When someone says to pass by the doctrine and just give me Jesus, Jesus, Jesus, they are presenting something of their own ideas about God. It may be truth or it may be error, but it is an idea about God, and its expression doesn't make it truth. It either was truth before it was expressed, or it was not and is not truth even after expressed.
Ideas about God are important. A church should have ideas about God. You can't copyright one. It would be obvious that we had caved-in entirely to the secular world if we trademarked our ideas about God. Imagine a sentence where the author had to write, "Now in the investigative judgmentTM it is taught that God is going over the records of every individual professing salvation in Christ." Absurd, I know. But we make a point. Ideas are valid or invalid in and of themselves. They are important to a church. Ideas about God have a lot to do with separating us from other churches, both in what we believe and in how we behave.
Regular Adventists, it has seemed to me in my travels, tend to be those who love Jesus, they love the third angel's message. They want to be sound in how they live it and thoughtful in how they give it. They read from the Bible and the Spirit of Prophecy. They measure by these. They become concerned when they see developments within the church that don't harmonize with these sources. They get branded as conservative, legalist, traditionalist, off-shoot. Critical of the church, you name it; anything to de-legitimize their ideas. This is because there is a battle underway over ideas about God in our church.
We have become used to this. We tend to allow ourselves to be identified as "conservative" Adventists, and maybe we are. But it seems to me that really, when it comes down to ideas about God, "conservative" Adventists are just regular Adventists. We play into the hands of those with mutually exclusive ideas about God when we accept the label "conservative." We might want to, when we are called this, clarify by saying, "No, I'm just a regular Adventist."
Truth is truth; an idea about God is an idea about God. Perception can be adjusted, turned to good or not good. Those pressing forward an agenda composed of ideas about God that cannot harmonize with what Adventism is in its essence, are spinning perceptions. They are trying to reposition you as a conservative Adventist, because then you're views are just those views, views they may feel they have long ago discredited.
But if you are really just a regular Adventist, say so. They can try for spin-cycle if they want, but you just keep right on reading your Bible, believing the counsel God gave us through the Spirit of Prophecy; keep right on teaching your children to keep the Sabbath and avoid worldly music; don't stop insisting that your church baptize only persons who have undergone a meaningful preparation for it and who are converted. When you feel something presenting a mistaken idea about God has been published on the denominational press, don't hesitate to write and call them on it. This is the solution to spin-cycle.
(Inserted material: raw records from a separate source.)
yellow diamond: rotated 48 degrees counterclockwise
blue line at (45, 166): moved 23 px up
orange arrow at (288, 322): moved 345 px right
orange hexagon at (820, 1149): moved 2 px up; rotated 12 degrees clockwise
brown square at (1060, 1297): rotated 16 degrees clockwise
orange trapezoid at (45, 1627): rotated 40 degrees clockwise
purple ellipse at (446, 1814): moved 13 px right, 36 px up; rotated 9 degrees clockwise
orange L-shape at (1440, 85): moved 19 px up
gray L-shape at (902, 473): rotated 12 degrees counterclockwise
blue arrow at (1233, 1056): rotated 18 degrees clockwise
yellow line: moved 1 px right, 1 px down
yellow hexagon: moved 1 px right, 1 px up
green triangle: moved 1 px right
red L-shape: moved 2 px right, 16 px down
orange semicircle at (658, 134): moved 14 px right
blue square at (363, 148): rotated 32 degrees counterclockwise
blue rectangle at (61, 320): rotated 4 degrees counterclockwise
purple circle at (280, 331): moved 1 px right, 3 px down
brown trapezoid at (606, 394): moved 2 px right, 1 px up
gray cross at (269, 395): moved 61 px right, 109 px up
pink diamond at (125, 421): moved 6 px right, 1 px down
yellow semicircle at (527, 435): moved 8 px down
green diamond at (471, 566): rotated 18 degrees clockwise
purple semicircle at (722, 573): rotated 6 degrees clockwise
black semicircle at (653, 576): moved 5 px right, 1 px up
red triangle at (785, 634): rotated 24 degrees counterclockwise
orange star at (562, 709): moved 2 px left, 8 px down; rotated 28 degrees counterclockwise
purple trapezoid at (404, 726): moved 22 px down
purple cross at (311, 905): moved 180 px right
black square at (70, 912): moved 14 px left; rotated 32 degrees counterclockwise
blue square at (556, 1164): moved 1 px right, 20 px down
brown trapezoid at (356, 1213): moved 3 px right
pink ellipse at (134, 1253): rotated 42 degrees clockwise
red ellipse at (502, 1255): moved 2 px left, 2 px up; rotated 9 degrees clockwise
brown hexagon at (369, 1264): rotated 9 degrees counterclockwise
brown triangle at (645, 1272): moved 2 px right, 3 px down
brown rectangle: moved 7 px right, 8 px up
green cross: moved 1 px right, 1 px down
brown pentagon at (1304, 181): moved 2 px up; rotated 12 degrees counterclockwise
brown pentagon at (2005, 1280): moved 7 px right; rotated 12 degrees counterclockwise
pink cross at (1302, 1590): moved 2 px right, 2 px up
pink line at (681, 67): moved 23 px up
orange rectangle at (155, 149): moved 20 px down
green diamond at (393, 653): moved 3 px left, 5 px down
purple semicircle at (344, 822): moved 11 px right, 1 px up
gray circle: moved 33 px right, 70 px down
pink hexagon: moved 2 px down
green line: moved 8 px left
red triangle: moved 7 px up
Hang in there, stay right there; editors come and editors go, but the truth is still the truth is still the truth is still the truth. You can spin it 80 times and it will still be the truth. It will still have its peculiar texture, its identifiable markings. And it is plain old regular Adventists who can make a difference between spin-cycle and finishing the work. You regular Adventists keep on sharing the ideas about God that led you to embrace Adventism. Let's see what happens.